Thanks. This is marilyn
Thankyou Marilyn for a thought-provoking review. It demonstrates the importance of us reading histories of different places and cultures to our own. “African-American Elsa Barkley Brown suggests that we learn to pivot into the experience of those unlike ourselves and then pivot back to our own place with enlarged understanding” – that notion encapsulates the experience of reading this book beautifully.
Having read your review I see more clearly how Ruby Langford Ginibi was writing for an Australian audience. The things that puzzled you are (or should be) assumed knowledge for Australians. However, Ginibi’s writing has captivated an international audience – something I suspect that she never expected. She wrote this book because there is a desperate need for Australians from a settler/immigrant background to learn more about indigenous Australian history. We have lived side by side for over two hundred years yet many Australians know very little about Aboriginal history and quite often what is known is a very distorted picture. This ignorance of Aboriginal history affects indigenous lives today.

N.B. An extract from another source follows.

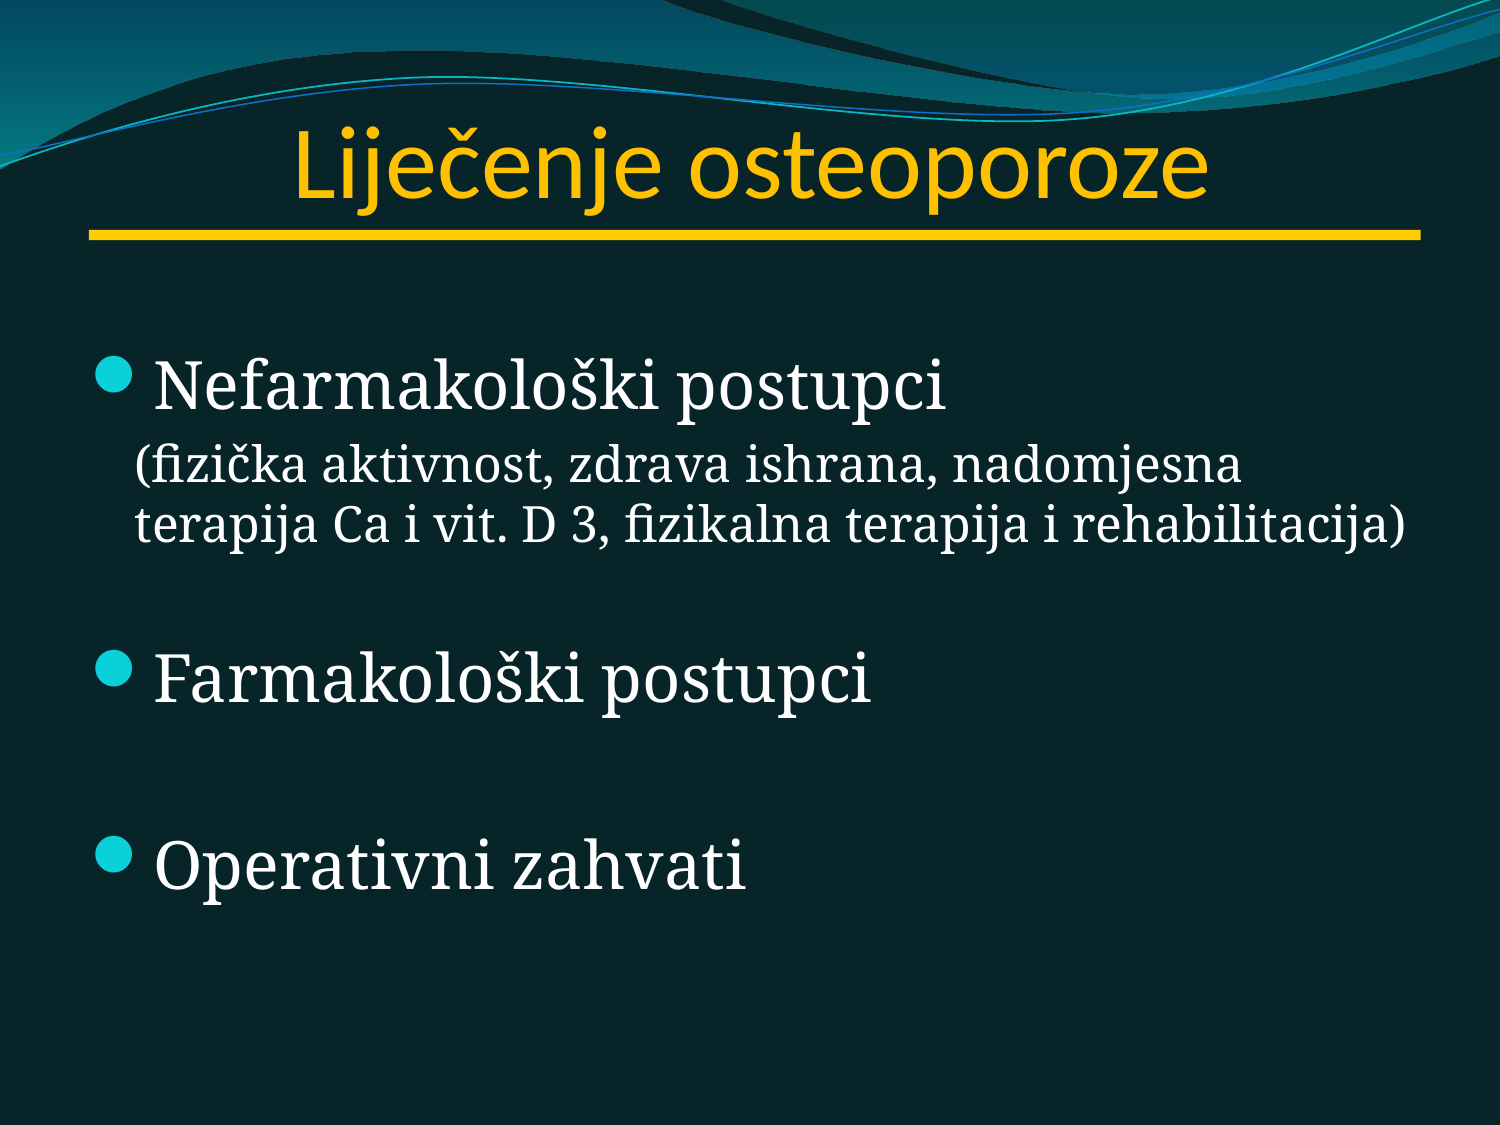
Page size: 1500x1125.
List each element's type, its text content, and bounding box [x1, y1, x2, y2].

title Liječenje osteoporoze [77, 32, 1428, 221]
list Nefarmakološki postupci (fizička aktivnost, zdrava ishrana, nadomjesna terapija Ca i vit. D 3, fizikalna terapija i rehabilitacija) Farmakološki postupci Operativni zahvati [74, 256, 1426, 1038]
text_box [88, 229, 1421, 241]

The word ‘Koori’ refers to the Aboriginal people of south-east Australia, ie it is based on the region that an Aboriginal person comes from and includes a number of different tribes. The Bundjalung people are a tribe who share a common culture including language and dreamtime stories. You might find this website this website helpful in explaining issues of Aboriginal identity.
Regarding the laws that affected the Aboriginal people since settlement you could start with this overview by the Australian Law Reform Commission. Keep in mind that until Federation in 1901 each colony operated independently with respect to legislating about Aborigines. To understand the references in Ruby Langford Ginibi’s book you need to look at the legislative history of New South Wales. All the colonies followed the same approach as outlined in the Australian Law Reform Commission page about historic policies towards Aborigines, but the laws were different in each colony.
My review of this book can be found here here. (Your link to my blog will work if you add .com to the end of the URL).
Thanks for taking the time to explain Australian history and to give me such useful suggestions. And thanks for telling mt about this book in the first place.